Cross-modal Thermal Geo-localization (TG) provides a robust, all-weather solution for Unmanned Aerial Vehicles (UAVs) in Global Navigation Satellite System (GNSS)-denied environments. However, profound thermal-visible modality gaps introduce severe feature ambiguity, systematically corrupting conventional coarse-to-fine registration. To dismantle this bottleneck, we propose SCC-Loc, a unified Semantic-Cascade-Consensus localization framework. By sharing a single DINOv2 backbone across global retrieval and MINIMA matching, it minimizes memory footprint and achieves zero-shot, highly accurate absolute position estimation. Specifically, we tackle modality ambiguity by introducing three cohesive components. First, we design the Semantic-Guided Viewport Alignment (SGVA) module to adaptively optimize satellite crop regions, effectively correcting initial spatial deviations. Second, we develop the Cascaded Spatial-Adaptive Texture-Structure Filtering (C-SATSF) mechanism to explicitly enforce geometric consistency, thereby eradicating dense cross-modal outliers. Finally, we propose the Consensus-Driven Reliability-Aware Position Selection (CD-RAPS) strategy to derive the optimal solution through a synergy of physically constrained pose optimization. To address data scarcity, we construct Thermal-UAV, a comprehensive dataset providing 11,890 diverse thermal queries referenced against a large-scale satellite ortho-photo and corresponding spatially aligned Digital Surface Model (DSM). Extensive experiments demonstrate that SCC-Loc establishes a new state-of-the-art, suppressing the mean localization error to 9.37 m and providing a 7.6-fold accuracy improvement within a strict 5-m threshold over the strongest baseline. Code and dataset are available at https://github.com/FloralHercules/SCC-Loc.

Paper Structure

This paper contains 27 sections, 18 equations, 4 figures, 5 tables, 3 algorithms.

Figures (4)

  • Figure 1: Conceptual comparison of the existing paradigm and our SCC-Loc framework. To overcome severe cross-modal bottlenecks in thermal geo-localization, SCC-Loc systematically resolves: (a) spatial quantization bias via semantic alignment (SGVA); (b) dense structural outliers via cascaded filtering (C-SATSF) ; and (c) deceptive visual decoys via consensus selection (CD-RAPS).

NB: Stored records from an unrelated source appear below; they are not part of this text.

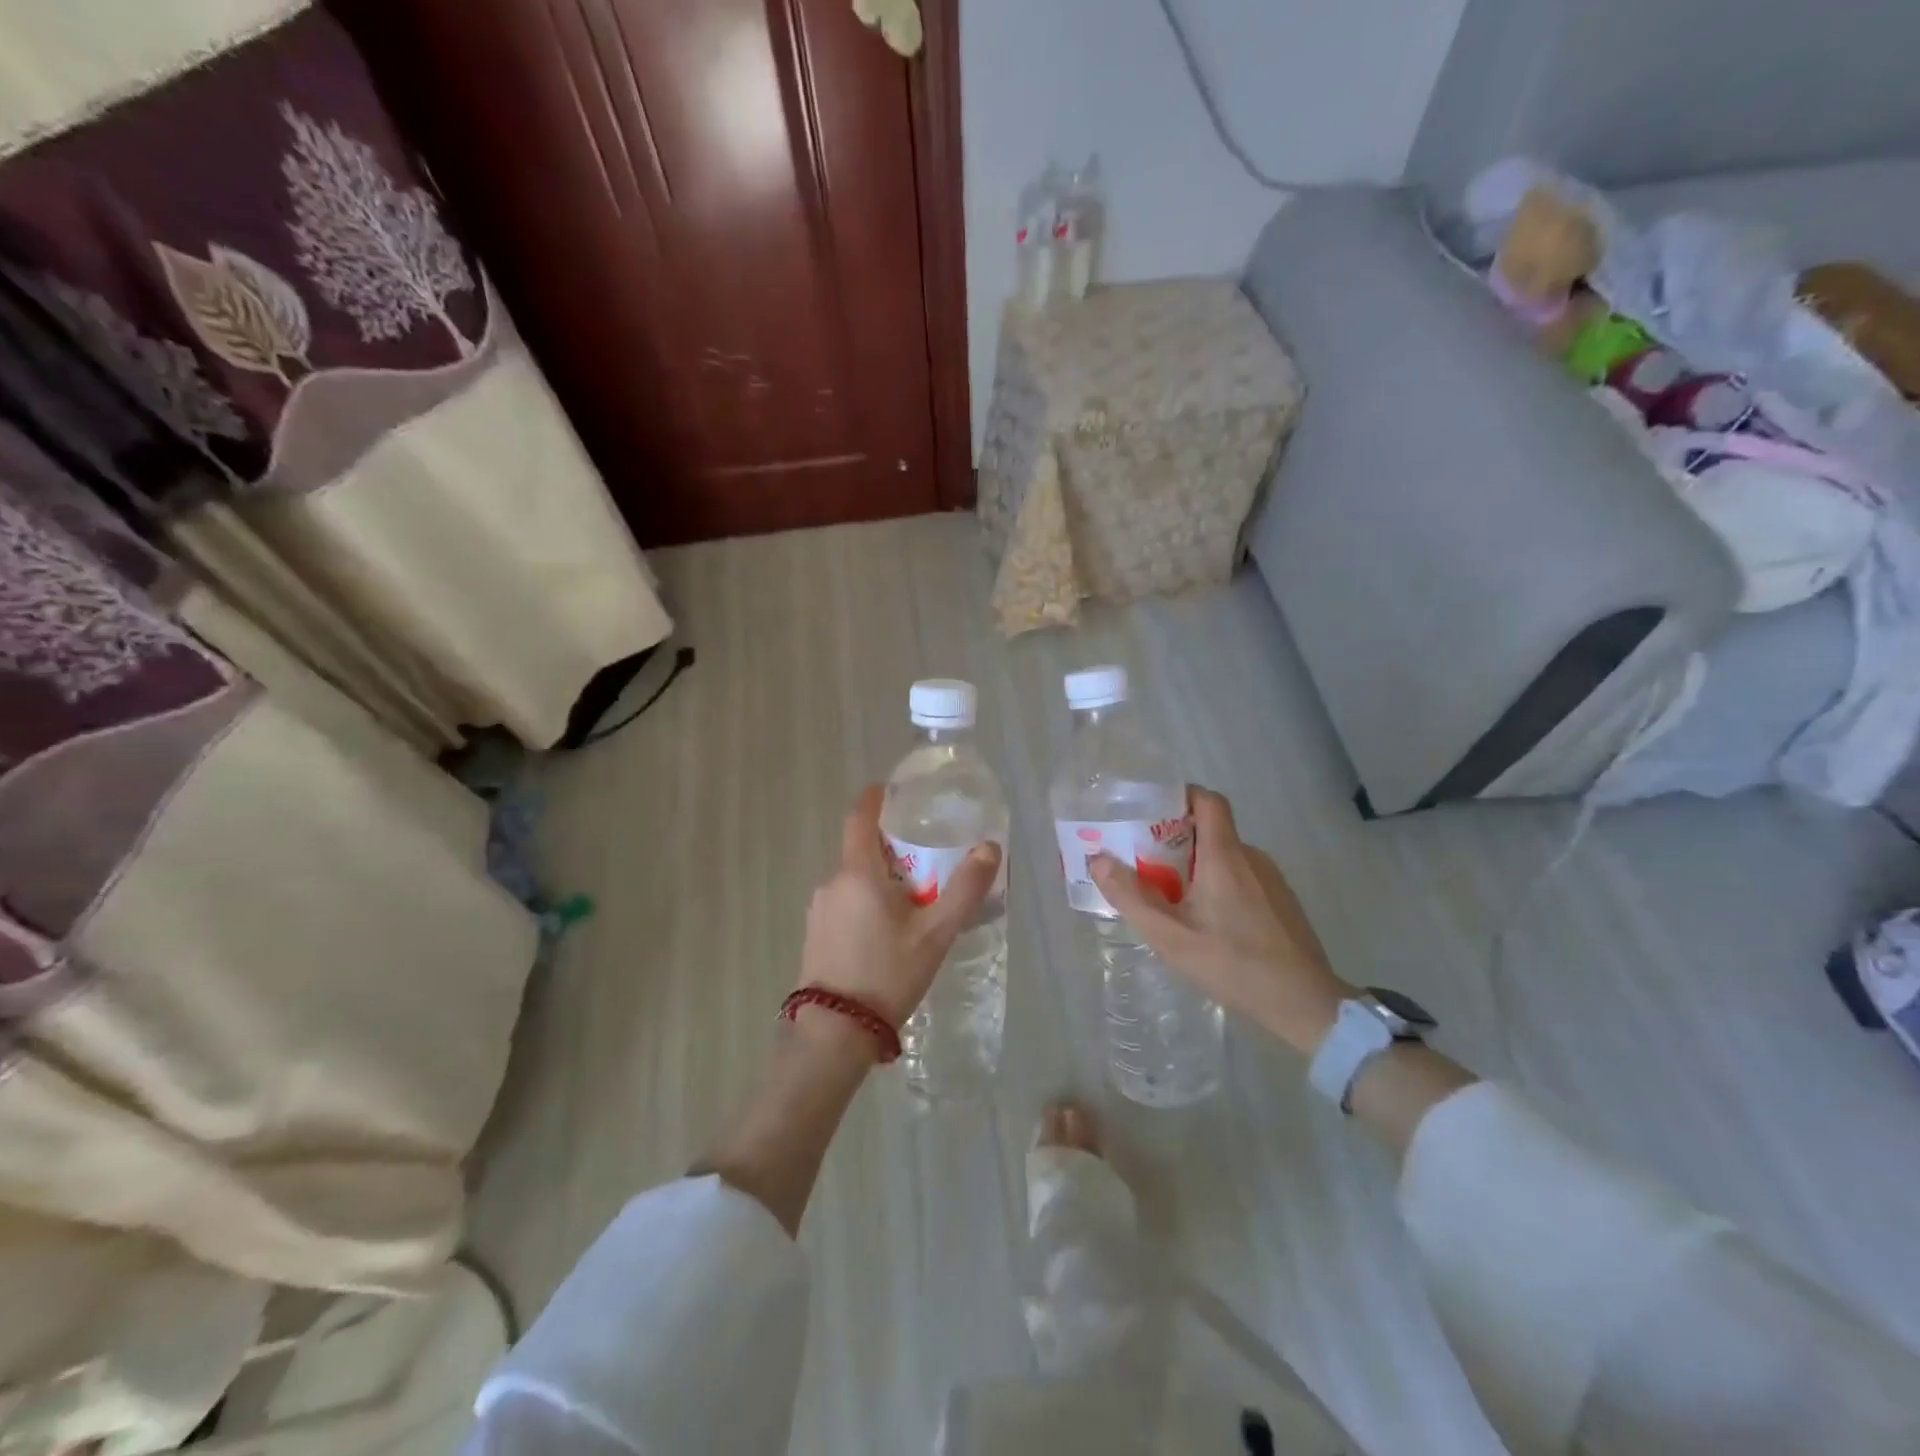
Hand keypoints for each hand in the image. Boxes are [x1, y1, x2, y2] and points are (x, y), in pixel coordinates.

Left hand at [798, 785, 1001, 1043]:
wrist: (834, 1033)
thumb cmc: (887, 973)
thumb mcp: (936, 932)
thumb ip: (965, 888)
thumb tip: (990, 847)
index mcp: (858, 873)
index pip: (859, 818)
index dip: (873, 799)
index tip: (889, 789)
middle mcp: (831, 883)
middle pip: (861, 852)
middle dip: (891, 850)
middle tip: (926, 862)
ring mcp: (818, 911)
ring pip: (854, 881)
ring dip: (880, 881)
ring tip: (913, 904)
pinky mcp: (814, 935)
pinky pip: (844, 905)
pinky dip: (866, 904)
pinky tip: (886, 935)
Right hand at [1091, 786, 1352, 1053]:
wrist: (1306, 1003)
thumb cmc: (1234, 963)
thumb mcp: (1170, 936)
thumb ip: (1131, 897)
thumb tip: (1098, 859)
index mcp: (1224, 855)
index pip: (1207, 800)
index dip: (1180, 796)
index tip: (1151, 813)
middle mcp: (1251, 857)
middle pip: (1210, 830)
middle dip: (1174, 841)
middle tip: (1144, 866)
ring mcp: (1271, 880)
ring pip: (1225, 857)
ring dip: (1195, 867)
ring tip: (1169, 899)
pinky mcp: (1281, 902)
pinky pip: (1242, 878)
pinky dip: (1218, 885)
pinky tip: (1207, 923)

  • Figure 2: Overview of the proposed SCC-Loc framework. The pipeline consists of four main stages: (1) Feature Extraction: A shared DINOv2 backbone bridges the thermal-visible modality gap to extract dense spatial features and global tokens; (2) SGVA Module: The Semantic-Guided Viewport Alignment module leverages the query's global token to adaptively crop and align the retrieved satellite candidates with the UAV field-of-view; (3) C-SATSF Mechanism: Following dense matching via MINIMA$_{\text{RoMa}}$, the Cascaded Spatial-Adaptive Texture-Structure Filtering progressively purifies raw correspondences by eliminating spatial, textural, and structural inconsistencies; (4) CD-RAPS Strategy: The Consensus-Driven Reliability-Aware Position Selection integrates 3D pose optimization and multi-dimensional reliability evaluation to vote for the robust optimal horizontal position via geographic consensus.

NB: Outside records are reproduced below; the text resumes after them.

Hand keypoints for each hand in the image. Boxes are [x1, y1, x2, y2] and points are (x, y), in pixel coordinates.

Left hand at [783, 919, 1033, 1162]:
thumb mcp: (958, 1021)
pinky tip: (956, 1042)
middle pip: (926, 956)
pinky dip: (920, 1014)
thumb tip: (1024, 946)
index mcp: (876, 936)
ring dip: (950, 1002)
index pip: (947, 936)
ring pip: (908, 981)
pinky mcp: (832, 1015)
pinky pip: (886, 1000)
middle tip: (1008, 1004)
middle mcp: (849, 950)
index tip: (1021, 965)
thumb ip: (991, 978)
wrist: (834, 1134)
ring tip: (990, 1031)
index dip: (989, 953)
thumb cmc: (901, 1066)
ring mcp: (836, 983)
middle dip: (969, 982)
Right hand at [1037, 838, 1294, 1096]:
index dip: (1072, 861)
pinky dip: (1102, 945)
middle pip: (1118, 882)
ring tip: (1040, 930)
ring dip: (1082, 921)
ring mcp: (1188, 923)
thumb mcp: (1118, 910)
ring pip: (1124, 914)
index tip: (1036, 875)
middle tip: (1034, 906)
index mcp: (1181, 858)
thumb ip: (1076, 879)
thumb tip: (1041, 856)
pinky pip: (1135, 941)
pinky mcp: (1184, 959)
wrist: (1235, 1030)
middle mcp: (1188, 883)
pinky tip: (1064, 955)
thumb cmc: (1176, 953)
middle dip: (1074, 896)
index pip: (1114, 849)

  • Figure 3: Visual samples from the constructed Thermal-UAV dataset. The dataset systematically captures profound modality discrepancies and diurnal thermal variations across diverse spatial topologies: (a) Urban and (b) Rural Scenes showcase thermal UAV queries of distinct semantic categories (e.g., buildings, roads, fields) during daytime and nighttime; (c) Reference Map presents the global database at varying search scales, comprising visible-light satellite ortho-photos and their spatially aligned Digital Surface Models (DSM) to supply crucial 3D elevation priors.

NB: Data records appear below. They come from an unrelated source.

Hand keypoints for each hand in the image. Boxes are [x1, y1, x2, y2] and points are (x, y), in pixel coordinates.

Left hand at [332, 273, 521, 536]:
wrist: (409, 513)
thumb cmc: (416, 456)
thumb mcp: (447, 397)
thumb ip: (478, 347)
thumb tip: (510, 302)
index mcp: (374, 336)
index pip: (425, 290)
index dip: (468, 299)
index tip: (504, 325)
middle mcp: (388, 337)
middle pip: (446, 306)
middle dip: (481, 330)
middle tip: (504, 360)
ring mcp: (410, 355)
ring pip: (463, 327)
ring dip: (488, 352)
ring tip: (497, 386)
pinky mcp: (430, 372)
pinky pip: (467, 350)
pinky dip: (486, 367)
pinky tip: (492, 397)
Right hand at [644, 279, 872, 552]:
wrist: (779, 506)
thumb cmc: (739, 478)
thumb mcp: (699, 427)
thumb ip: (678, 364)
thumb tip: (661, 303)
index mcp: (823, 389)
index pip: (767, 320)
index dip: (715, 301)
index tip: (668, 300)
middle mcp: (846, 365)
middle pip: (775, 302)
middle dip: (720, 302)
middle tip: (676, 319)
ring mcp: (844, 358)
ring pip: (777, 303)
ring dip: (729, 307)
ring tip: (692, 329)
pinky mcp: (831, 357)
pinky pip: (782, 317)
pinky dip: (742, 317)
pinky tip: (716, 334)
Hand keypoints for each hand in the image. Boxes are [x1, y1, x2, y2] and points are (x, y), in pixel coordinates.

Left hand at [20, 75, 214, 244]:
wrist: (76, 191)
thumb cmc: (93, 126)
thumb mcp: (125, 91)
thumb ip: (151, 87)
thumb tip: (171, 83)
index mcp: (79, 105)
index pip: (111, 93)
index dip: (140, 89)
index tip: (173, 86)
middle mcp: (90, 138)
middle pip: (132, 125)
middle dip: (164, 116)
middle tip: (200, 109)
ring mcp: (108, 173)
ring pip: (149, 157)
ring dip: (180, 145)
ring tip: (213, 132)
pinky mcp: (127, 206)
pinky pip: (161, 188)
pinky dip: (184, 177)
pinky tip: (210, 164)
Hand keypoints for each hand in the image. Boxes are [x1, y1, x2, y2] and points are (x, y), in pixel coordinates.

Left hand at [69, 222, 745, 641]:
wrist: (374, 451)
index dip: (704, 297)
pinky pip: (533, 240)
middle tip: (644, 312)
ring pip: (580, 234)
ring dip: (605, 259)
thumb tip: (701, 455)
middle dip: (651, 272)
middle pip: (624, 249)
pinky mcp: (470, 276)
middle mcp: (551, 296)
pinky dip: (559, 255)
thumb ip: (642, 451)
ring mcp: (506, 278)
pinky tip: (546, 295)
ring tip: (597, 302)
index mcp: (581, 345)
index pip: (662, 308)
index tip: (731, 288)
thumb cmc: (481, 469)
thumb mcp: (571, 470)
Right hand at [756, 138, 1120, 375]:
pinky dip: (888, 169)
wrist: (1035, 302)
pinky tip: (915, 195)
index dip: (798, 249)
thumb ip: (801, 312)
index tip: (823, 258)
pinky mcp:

  • Figure 4: Qualitative visualization of the proposed SCC-Loc pipeline in (a) Urban and (b) Rural scenarios. The process illustrates the adaptive correction of spatial quantization bias via the SGVA module (Re-Cropping) and the progressive elimination of structural outliers using the C-SATSF mechanism (Matching). Finally, based on the highly purified correspondences, the CD-RAPS strategy refines candidate poses via physically constrained optimization, and computes the total reliability (Final score) by fusing the multi-dimensional evaluation (Base score) with geographic consensus to determine the robust optimal hypothesis for precise Localization.